Chronique d’une dégringolade annoncée : l’impact de la crise immobilière sur les droits de mutation à titre onéreux (DMTO) a produit l’effet attendu sur les finances départementales. Les recettes issues de cet impôt ont enregistré une chute de 21,9 % en 2023, selon le cinquième baromètre de l’Agence France locale. La dynamique de la TVA ne suffit pas à compenser la perte de 3,2 Mds€ : les impôts indirects ont rapporté 53,3 Mds€, soit une baisse de 3,5 %. « La période dorée des budgets départementaux est close », conclut Yann Doyen, directeur des engagements de la banque des collectivités locales.
Tour de vis sur les aides aux communes
Les investissements s’en ressentent : les 13 Mds€ dépensés en 2023 traduisent une progression de 2,6 % en un an, au lieu de 7,9 % en 2022. Alors que la plupart des programmes qui relèvent des compétences départementales se poursuivent, notamment dans les routes et les collèges, les principales victimes de cet infléchissement se recrutent parmi les communes. Les subventions à leur profit servent de variables d’ajustement, compte tenu de l’impossibilité de rogner sur les dépenses sociales départementales.
Pour encaisser ce choc, le bloc communal conserve des marges de manœuvre. Yann Doyen explique cette autre leçon majeure du baromètre annuel de l’AFL : « Si le maires n’ont pas obtenu l’indexation de la dotation globale de fonctionnement sur l’inflation, ils ont pu se rattraper grâce à la revalorisation des bases fiscales ». Cet indicateur a progressé de 7,1 % en 2023, et de plus de 10 % au cours des trois dernières années, selon une trajectoire « qui fait supporter le poids de l’inflation par le contribuable », commente le directeur des engagements.
Les stations touristiques reprennent des couleurs
Cette évolution favorable aux finances du bloc communal se ressent même dans ses composantes qui, l’an dernier, donnaient des signes de fragilité : les villes moyennes, qui peinaient à assumer leurs charges de centralité, sortent de la nasse. Les territoires touristiques réduisent leur handicap structurel, lié à des équipements supportés par un petit nombre d’habitants, et calibrés pour les périodes de forte affluence.
Les établissements publics de coopération intercommunale améliorent leur note de 4,3 %. Deux sous-ensembles situés aux extrêmes démographiques connaissent les situations les plus enviables : les métropoles et les communes de moins de 500 habitants.
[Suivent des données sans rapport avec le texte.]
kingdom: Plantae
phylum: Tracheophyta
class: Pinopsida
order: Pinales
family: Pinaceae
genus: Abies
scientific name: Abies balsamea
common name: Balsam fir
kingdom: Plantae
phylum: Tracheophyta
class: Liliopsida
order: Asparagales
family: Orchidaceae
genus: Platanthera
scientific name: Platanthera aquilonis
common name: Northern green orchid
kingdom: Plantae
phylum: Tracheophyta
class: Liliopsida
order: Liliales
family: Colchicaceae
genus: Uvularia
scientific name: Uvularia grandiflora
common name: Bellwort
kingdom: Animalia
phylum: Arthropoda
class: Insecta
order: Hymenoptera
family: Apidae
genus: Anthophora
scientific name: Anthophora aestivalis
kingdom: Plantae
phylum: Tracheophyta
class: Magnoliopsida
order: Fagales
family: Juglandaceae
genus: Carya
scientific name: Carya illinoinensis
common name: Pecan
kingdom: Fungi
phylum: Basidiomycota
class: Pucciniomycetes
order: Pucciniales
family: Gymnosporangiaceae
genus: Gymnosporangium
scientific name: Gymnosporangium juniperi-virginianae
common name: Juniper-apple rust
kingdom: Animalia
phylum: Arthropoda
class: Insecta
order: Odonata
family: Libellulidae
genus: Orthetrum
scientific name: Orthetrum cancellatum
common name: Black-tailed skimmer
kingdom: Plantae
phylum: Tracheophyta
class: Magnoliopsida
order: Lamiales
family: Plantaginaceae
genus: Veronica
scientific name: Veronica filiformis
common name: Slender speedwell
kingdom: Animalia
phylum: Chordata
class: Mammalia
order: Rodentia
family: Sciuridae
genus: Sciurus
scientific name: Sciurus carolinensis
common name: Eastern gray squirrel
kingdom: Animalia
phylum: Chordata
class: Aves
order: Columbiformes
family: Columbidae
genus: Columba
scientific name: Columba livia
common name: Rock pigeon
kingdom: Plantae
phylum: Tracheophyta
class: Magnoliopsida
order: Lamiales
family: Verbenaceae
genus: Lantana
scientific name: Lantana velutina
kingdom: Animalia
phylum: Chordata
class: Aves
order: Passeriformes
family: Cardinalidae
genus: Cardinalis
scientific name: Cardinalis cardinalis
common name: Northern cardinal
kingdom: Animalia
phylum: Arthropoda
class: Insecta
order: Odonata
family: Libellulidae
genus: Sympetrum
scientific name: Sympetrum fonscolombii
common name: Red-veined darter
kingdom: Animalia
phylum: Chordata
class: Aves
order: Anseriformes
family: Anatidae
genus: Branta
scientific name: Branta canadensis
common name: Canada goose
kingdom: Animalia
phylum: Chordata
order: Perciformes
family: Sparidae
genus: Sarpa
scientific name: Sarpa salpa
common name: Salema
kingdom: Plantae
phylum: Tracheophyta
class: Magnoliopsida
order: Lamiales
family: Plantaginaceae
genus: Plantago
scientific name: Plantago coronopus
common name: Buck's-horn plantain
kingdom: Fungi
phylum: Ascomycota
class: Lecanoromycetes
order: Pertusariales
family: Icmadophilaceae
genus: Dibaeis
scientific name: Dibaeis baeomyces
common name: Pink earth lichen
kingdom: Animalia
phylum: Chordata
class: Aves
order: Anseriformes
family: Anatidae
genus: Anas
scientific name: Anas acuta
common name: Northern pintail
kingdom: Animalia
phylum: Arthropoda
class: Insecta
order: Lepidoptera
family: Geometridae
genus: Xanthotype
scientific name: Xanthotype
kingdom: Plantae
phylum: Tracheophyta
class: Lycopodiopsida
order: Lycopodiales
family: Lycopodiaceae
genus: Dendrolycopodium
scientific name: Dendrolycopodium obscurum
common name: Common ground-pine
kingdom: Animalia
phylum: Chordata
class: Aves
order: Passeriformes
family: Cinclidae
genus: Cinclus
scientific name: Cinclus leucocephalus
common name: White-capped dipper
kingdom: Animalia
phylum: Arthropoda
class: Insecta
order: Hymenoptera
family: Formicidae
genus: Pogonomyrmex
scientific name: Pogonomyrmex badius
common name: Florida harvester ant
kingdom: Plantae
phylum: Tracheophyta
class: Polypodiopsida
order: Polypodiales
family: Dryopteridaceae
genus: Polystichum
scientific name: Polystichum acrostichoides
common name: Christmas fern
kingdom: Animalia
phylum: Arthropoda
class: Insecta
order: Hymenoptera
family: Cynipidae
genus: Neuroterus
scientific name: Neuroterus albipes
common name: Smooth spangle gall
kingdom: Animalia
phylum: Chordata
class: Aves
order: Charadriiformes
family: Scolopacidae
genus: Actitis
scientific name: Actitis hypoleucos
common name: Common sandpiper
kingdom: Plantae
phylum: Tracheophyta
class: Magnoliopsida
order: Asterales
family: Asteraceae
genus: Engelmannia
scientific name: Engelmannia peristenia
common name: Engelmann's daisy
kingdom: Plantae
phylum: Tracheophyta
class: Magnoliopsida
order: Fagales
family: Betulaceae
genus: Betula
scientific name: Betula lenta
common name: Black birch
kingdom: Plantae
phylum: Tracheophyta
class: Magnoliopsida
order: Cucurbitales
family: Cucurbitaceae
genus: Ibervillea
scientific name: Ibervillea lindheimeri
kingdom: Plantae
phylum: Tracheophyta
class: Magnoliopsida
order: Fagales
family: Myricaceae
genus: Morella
Les régions au pied du mur
Défavorables aux départements et positives pour le bloc communal, les deux évolutions les plus remarquables tracées par l’AFL coulent de la même source désignée par Yann Doyen : « La nationalisation de la fiscalité locale, consécutive à la suppression de la taxe d’habitation et à ses effets en cascade ». Cette marque de fabrique de la présidence Macron produit aussi ses effets sur les finances des régions, affectées par la baisse structurelle des mobilités carbonées qui alimentent la taxe intérieure de consommation sur les produits énergétiques (TICPE).
Conséquence d’une épargne brute en baisse de 5,5 % qui atteint 5,9Mds€, la note de cette famille de collectivités se dégrade de 12,6 %, passant de 3,24 à 2,87. Sans susciter, à court terme, des inquiétudes comparables à celles que connaissent les départements, cette évolution pose la question du financement de la transition écologique.
Modélisation verte à l’étude
Compte tenu de leur rôle clé dans la décarbonation des mobilités, le verdissement de l’industrie et la protection de la biodiversité, les régions peuvent s’attendre à se heurter de front au mur d’investissement dressé par les engagements environnementaux de la France.
« Pour atténuer le choc, les progrès récents sur la voie de la pluriannualité des soutiens financiers de l’Etat allaient dans le bon sens », rappelle Yann Doyen. Mais ces signaux rassurants résisteront-ils au séisme politique né de la dissolution de l’Assemblée nationale ? A défaut de pouvoir répondre à cette question qui sort de ses compétences, l’AFL annonce la gestation d’un outil de modélisation des impacts des dépenses climatiques. Les algorithmes s'appuieront sur le traitement de 40 ans de budgets locaux.